> **JOB ITEM**
No pictures should appear in the copy; otherwise retype the entries exactly.

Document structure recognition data
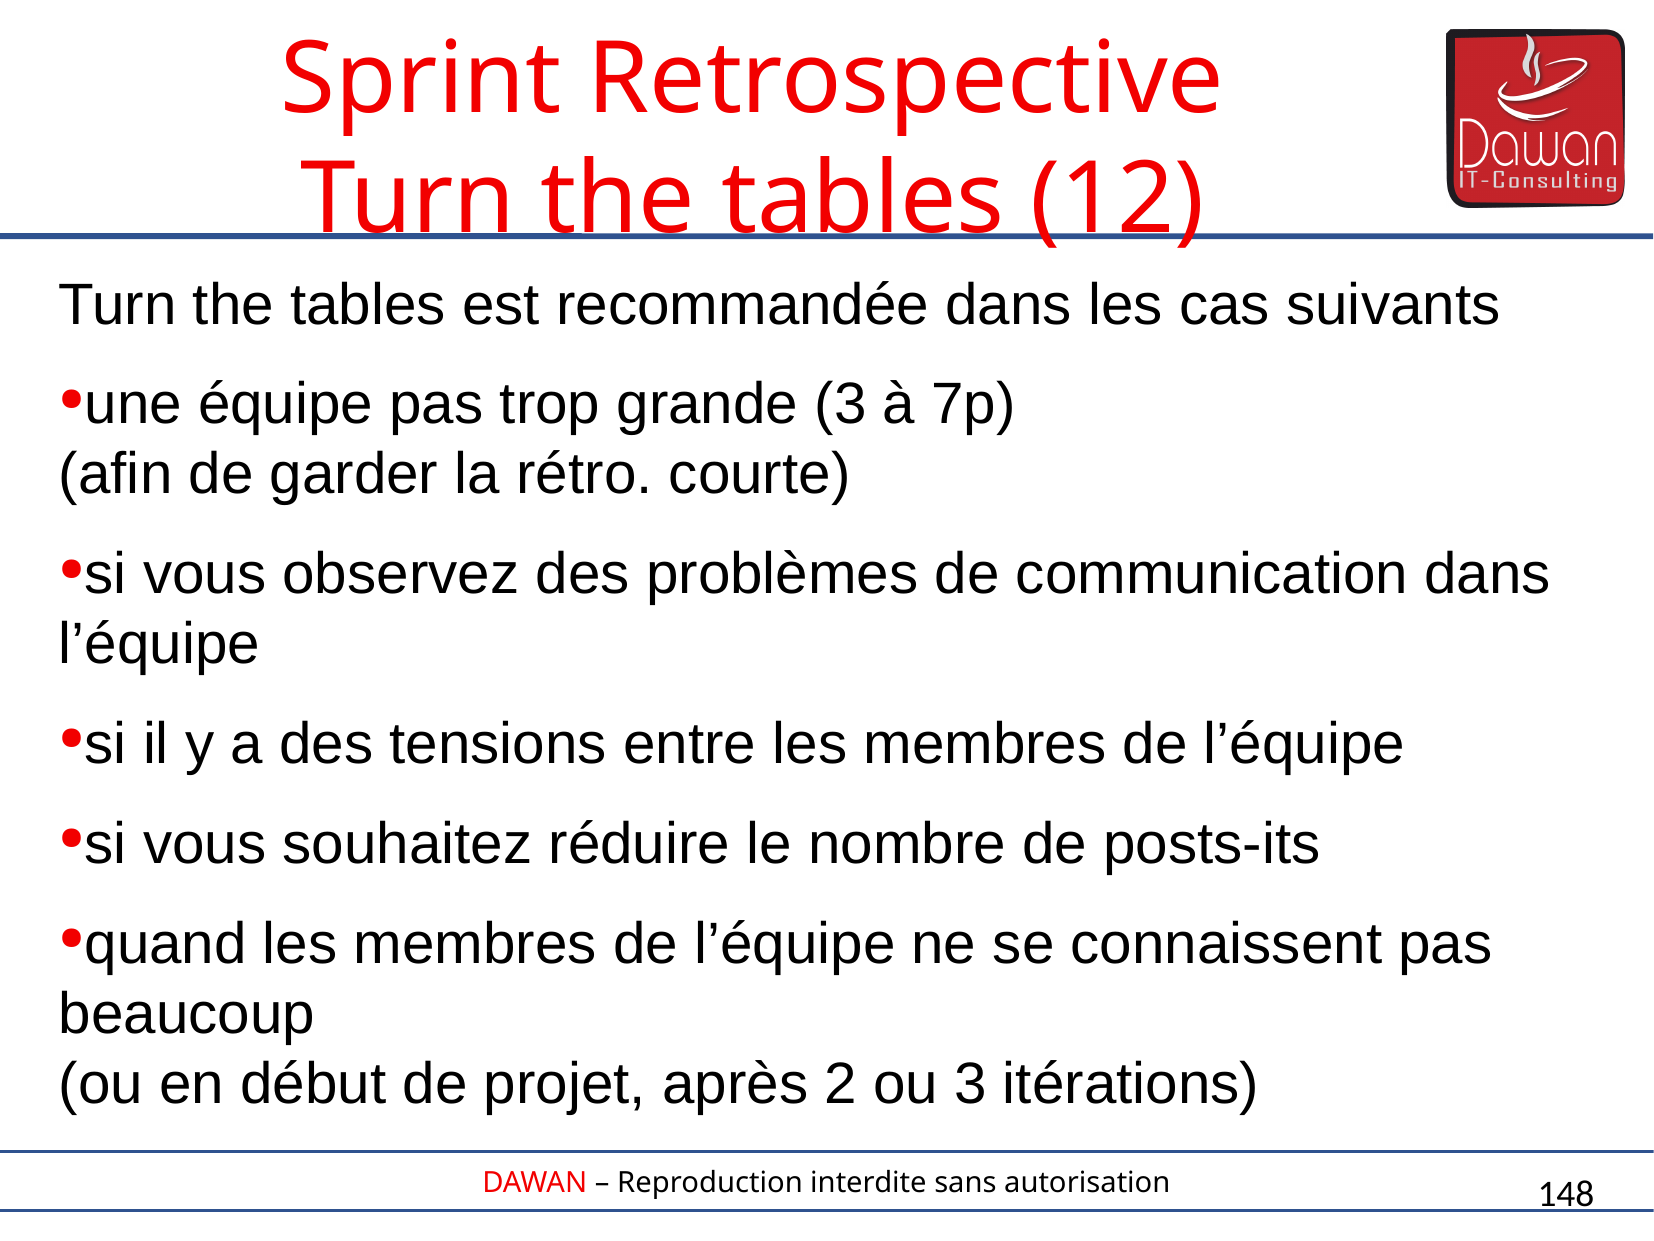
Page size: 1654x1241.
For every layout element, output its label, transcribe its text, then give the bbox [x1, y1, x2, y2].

title Sprint Retrospective Turn the tables (12) [59, 16, 1447, 250]
list Turn the tables est recommandée dans les cas suivants une équipe pas trop grande (3 à 7p) (afin de garder la rétro. courte) si vous observez des problèmes de communication dans l’équipe si il y a des tensions entre les membres de l’équipe si vous souhaitez réduire le nombre de posts-its quand les membres de l’équipe ne se connaissent pas beaucoup (ou en début de projet, après 2 ou 3 itérations) [59, 265, 1595, 1109]
picture [1447, 29, 1625, 208]
text_box 148 [1535, 1169, 1595, 1233]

> **RESULT FOR THIS EXERCISE**
Page size: 1654x1241.
For every layout element, output its label, transcribe its text, then give the bbox [x1, y1, x2, y2].

title Sprint Retrospective Turn the tables (12) [59, 16, 1447, 250]
list Turn the tables est recommandée dans les cas suivants une équipe pas trop grande (3 à 7p) (afin de garder la rétro. courte) si vous observez des problèmes de communication dans l’équipe si il y a des tensions entre les membres de l’équipe si vous souhaitez réduire le nombre de posts-its quand les membres de l’équipe ne se connaissent pas beaucoup (ou en début de projet, après 2 ou 3 itérations) [59, 265, 1595, 1109]
picture [1447, 29, 1625, 208]
text_box 148 [1535, 1169, 1595, 1233]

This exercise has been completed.